I don’t remember anything else about the party except for a conversation I had twenty minutes later with Katrinka, there in the corner by the upright piano. Having come inside, I had given the jacket back to David, and he had disappeared into the kitchen. Katrinka and I, old acquaintances, were talking about the politics of the local school-board election, and then we were discussing poison ivy (she, too, had it growing at the edge of their yard), and as we held our plates (I had a new plate with new food) and ate, the conversation swerved like a slightly out-of-control automobile toward the proven or unproved benefits of Vitamin E, and all this time, through an act of will so resolute and brave that it can scarcely be imagined, she kept her eyes on my face after having looked, locked on is maybe a better phrase, once, twice, and then a third time, at the denim shirt I was wearing.

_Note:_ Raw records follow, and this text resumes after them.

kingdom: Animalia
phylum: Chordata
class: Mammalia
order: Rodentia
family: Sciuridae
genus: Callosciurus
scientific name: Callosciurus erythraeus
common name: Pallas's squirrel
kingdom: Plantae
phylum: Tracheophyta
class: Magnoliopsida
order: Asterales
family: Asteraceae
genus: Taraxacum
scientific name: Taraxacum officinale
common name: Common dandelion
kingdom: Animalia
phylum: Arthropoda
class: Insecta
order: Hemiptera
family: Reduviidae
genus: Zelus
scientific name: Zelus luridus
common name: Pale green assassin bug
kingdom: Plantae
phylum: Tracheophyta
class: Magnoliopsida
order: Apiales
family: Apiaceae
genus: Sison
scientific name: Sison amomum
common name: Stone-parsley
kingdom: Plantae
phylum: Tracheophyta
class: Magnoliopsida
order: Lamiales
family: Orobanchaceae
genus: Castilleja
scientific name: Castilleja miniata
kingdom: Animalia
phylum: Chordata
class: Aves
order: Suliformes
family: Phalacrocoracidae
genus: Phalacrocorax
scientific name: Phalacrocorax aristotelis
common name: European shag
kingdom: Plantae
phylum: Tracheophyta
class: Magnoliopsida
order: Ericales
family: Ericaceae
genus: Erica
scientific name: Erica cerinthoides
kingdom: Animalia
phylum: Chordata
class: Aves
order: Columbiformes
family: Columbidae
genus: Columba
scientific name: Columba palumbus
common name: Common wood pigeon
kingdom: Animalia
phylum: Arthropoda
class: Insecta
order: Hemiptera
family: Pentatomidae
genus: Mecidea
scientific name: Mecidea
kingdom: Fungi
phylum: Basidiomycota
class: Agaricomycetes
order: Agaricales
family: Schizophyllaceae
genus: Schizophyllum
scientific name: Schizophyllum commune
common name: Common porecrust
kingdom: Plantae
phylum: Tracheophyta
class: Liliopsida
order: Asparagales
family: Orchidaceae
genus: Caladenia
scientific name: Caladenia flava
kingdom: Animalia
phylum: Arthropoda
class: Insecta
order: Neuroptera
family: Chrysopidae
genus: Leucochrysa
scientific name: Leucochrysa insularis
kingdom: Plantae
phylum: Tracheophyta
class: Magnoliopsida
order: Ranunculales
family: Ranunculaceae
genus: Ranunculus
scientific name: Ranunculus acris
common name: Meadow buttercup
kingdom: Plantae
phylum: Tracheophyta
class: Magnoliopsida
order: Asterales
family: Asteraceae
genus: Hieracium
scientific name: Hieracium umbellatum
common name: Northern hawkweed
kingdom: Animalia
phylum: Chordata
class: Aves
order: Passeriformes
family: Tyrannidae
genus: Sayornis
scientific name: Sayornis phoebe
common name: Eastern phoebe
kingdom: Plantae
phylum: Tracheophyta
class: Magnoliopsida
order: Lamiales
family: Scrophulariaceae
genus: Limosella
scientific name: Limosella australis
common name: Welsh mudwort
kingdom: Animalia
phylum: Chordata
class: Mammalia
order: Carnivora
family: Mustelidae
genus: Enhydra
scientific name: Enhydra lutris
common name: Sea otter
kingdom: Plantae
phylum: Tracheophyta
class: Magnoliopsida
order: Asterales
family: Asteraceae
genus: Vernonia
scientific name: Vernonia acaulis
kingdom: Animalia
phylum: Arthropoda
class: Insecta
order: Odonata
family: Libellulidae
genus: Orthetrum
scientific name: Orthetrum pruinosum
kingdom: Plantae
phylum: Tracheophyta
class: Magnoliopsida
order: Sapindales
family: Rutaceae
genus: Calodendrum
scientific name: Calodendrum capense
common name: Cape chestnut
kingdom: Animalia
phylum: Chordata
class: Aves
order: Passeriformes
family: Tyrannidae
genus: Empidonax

You could see, from a telltale movement of her eyebrows, that she was struggling to remember the shirt, trying to ascertain if she did remember it, whether she thought or could think that it might be the shirt she suspected it was, her husband’s blue denim shirt, hanging on me two sizes too large. I watched, not without a trace of pity, as a small gauze of sweat broke out on her forehead, tiny spindles of perspiration.